Four hundred years passed before the terrifying darkness at Biharwe was explained to our people. It turns out that the great magicians of Nkore, or perhaps Rwanda, had not pulled a heavenly body from the sky, but had simply induced a total eclipse of the Sun. Space scientists at the US National Aeronautics and Space Administration (NASA) have determined that it occurred in the afternoon of Tuesday April 17, 1520.

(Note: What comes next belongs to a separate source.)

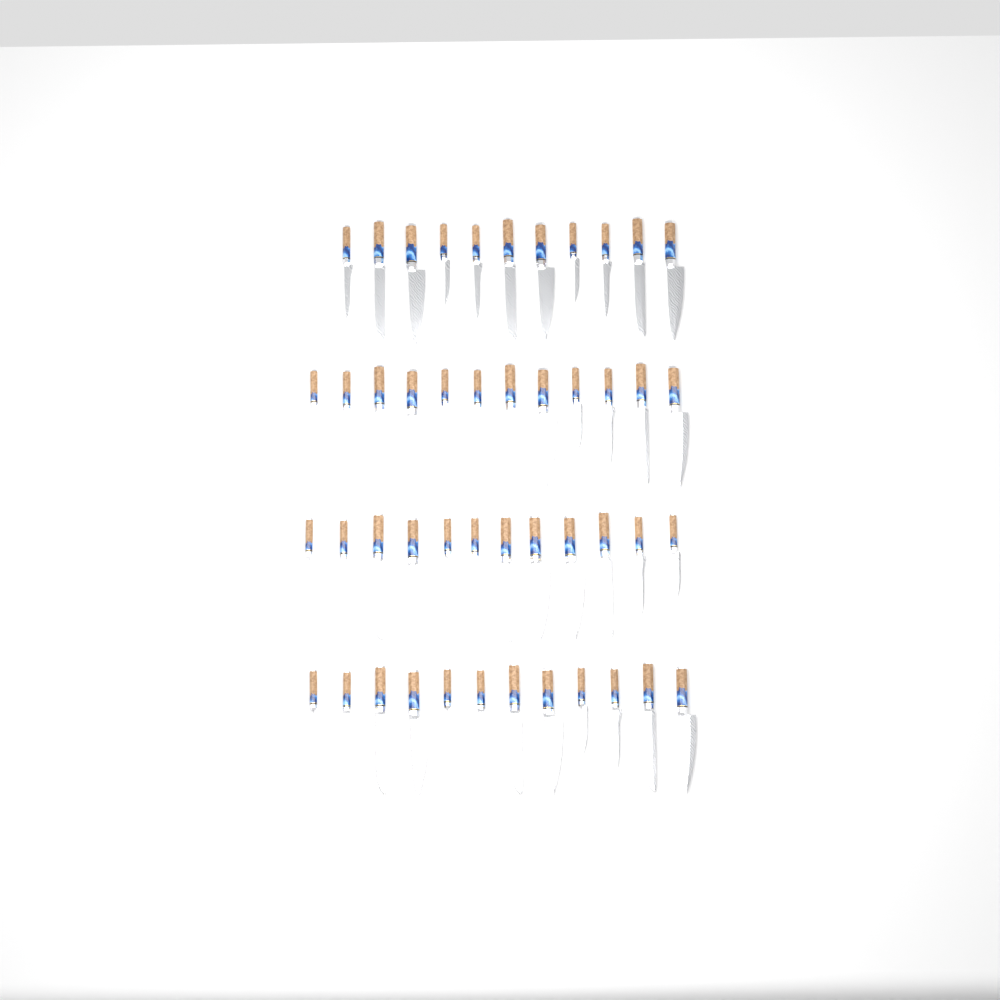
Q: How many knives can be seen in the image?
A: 47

It started at 3:52 p.m. local time, peaked at 5:01 p.m. and ended at 6:02 p.m., by which time King Olimi and his fighters were safely out of harm’s way. The maximum eclipse lasted 5 minutes and 15 seconds. The scientists have determined the exact path of that day’s darkness, which included the tip of Argentina, the mid-Atlantic, Equatorial Africa and the Indian Ocean. Such calculations are feats of science that the powerful rulers of the Roman Catholic Church at the time of the eclipse would have considered pure heresy, punishable by death or long imprisonment.
The celestial event saved Nkore and probably consolidated the Bahinda dynasty’s hold on the throne. Superstition, myth, legend, speculation and other manifestations of “anti-science” were powerful forces in the power politics of that time. They remain formidable forces today. Witness the traffic of speculation, conspiracy theories, untested therapies and claims about the supposedly mysterious Coronavirus pandemic.
This new virus, like the eclipse, is neither surprising nor unexplainable by science. It is not part of some grand plan to control population growth. It is a zoonotic phenomenon, just like several predecessors, where disease-causing agents cross from animals to humans, often helped by humanity’s propensity for meddling with nature. It was predicted by scientists years ago and was expected by the literate world. It should not have surprised anyone who follows the news and the course of the human story.
Happily, scientists are working hard to find an effective response to this latest assault. Though effective treatment may be hard to produce, we are certain that a vaccine will come. Until then, we must continue to fight back the best way we can, applying real science to find effective and verifiable solutions. We must continue to use our education to predict, explain and resolve what appear to be complex phenomena.
April 17 will find me in Toronto, but with my thoughts in Biharwe, imagining this lost opportunity to celebrate the great feat by the magicians of Nkore and enjoy some friendly banter with my Banyoro in-laws and descendants of The Scourge of Nations.